Directions: Rewrite the listing below with "decimals" changed to "decimal places", keeping every other part the same.

Supplied records:
_ _ _ _ _ _ _
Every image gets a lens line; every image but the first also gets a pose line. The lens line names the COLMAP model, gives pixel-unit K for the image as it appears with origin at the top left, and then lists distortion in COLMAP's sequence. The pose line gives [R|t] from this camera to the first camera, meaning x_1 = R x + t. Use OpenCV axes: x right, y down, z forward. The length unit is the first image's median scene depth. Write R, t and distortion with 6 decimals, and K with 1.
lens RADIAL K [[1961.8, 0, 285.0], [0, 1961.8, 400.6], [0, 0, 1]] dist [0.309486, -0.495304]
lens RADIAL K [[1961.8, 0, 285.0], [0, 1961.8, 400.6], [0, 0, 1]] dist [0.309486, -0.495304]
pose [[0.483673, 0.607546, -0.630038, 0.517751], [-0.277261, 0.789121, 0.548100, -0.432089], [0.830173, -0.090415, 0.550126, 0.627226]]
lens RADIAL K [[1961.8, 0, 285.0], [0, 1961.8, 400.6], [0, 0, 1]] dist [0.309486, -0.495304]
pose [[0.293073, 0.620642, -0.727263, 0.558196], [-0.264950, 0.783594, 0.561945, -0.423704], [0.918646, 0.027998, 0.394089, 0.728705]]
_ _ _ _ _ _ _
Answer for the task:
Every image gets a lens line; every image but the first also gets a pose line. The lens line names the COLMAP model, gives pixel-unit K for the image as it appears with origin at the top left, and then lists distortion in COLMAP's sequence. The pose line gives [R|t] from this camera to the first camera, meaning x_1 = R x + t. Use OpenCV axes: x right, y down, z forward. The length unit is the first image's median scene depth. Write R, t and distortion with 6 decimal places, and K with 1.
lens RADIAL K [[1961.8, 0, 285.0], [0, 1961.8, 400.6], [0, 0, 1]] dist [0.309486, -0.495304]
lens RADIAL K [[1961.8, 0, 285.0], [0, 1961.8, 400.6], [0, 0, 1]] dist [0.309486, -0.495304]
pose [[0.483673, 0.607546, -0.630038, 0.517751], [-0.277261, 0.789121, 0.548100, -0.432089], [0.830173, -0.090415, 0.550126, 0.627226]]
lens RADIAL K [[1961.8, 0, 285.0], [0, 1961.8, 400.6], [0, 0, 1]] dist [0.309486, -0.495304]
pose [[0.293073, 0.620642, -0.727263, 0.558196], [-0.264950, 0.783594, 0.561945, -0.423704], [0.918646, 0.027998, 0.394089, 0.728705]]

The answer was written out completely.